Task item >> Find every line of the records that has "width" and return it.

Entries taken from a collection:
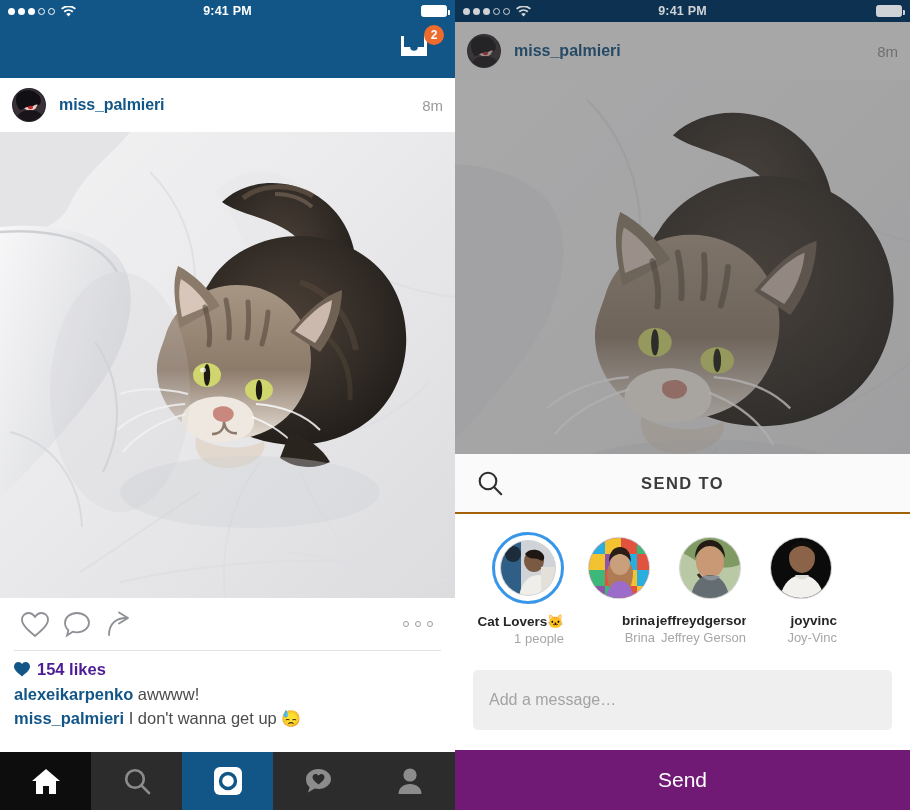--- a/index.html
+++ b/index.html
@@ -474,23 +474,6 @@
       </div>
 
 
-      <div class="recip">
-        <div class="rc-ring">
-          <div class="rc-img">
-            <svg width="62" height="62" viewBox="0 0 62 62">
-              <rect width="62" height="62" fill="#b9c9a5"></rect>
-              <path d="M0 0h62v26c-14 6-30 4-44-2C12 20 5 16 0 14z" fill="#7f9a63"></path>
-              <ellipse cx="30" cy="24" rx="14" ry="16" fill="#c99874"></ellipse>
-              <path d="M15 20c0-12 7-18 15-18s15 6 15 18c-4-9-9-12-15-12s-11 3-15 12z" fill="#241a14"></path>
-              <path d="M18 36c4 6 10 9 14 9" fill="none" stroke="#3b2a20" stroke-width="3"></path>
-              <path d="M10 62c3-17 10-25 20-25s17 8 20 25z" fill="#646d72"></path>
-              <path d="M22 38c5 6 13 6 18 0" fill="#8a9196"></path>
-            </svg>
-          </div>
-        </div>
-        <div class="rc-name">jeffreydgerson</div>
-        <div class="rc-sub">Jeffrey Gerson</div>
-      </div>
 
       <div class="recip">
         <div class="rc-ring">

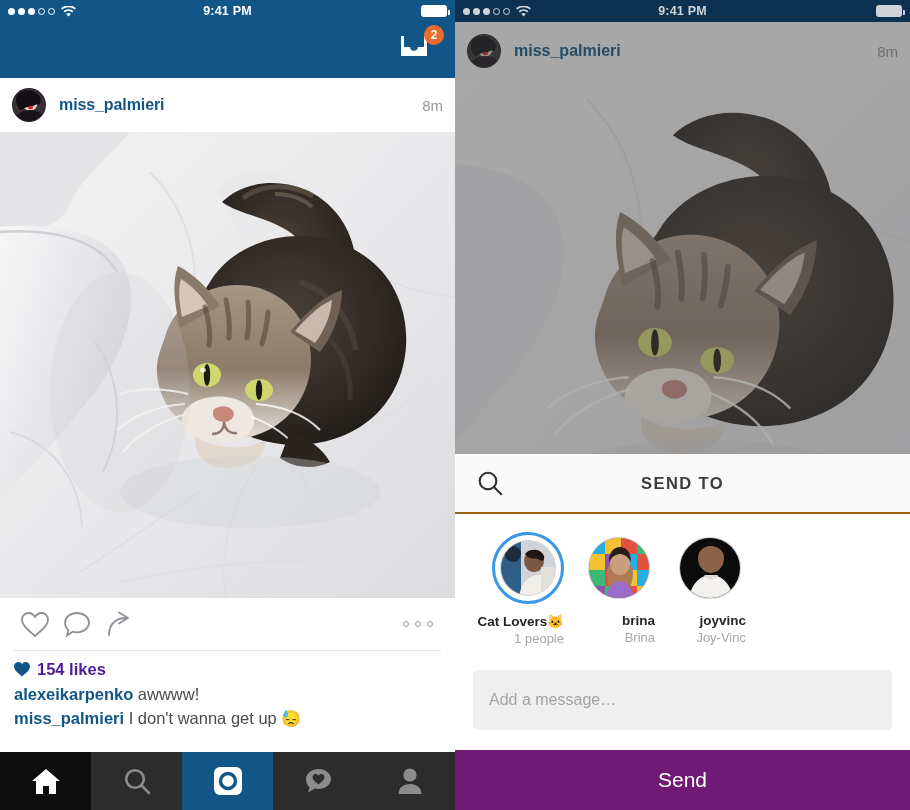--- a/index.html
+++ b/index.html
@@ -436,7 +436,7 @@
           </div>
         </div>
         <div class="rc-name">Cat Lovers🐱</div>
-        <div class="rc-sub">1 people</div>
+        <div class="rc-sub">6 people</div>
       </div>
 
       <div class="recip">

Your response >>
-            <svg width="62" height="62" viewBox="0 0 62 62">
-              <rect width="62" height="62" fill="#b9c9a5"></rect>
-              <path d="M18 36c4 6 10 9 14 9" fill="none" stroke="#3b2a20" stroke-width="3"></path>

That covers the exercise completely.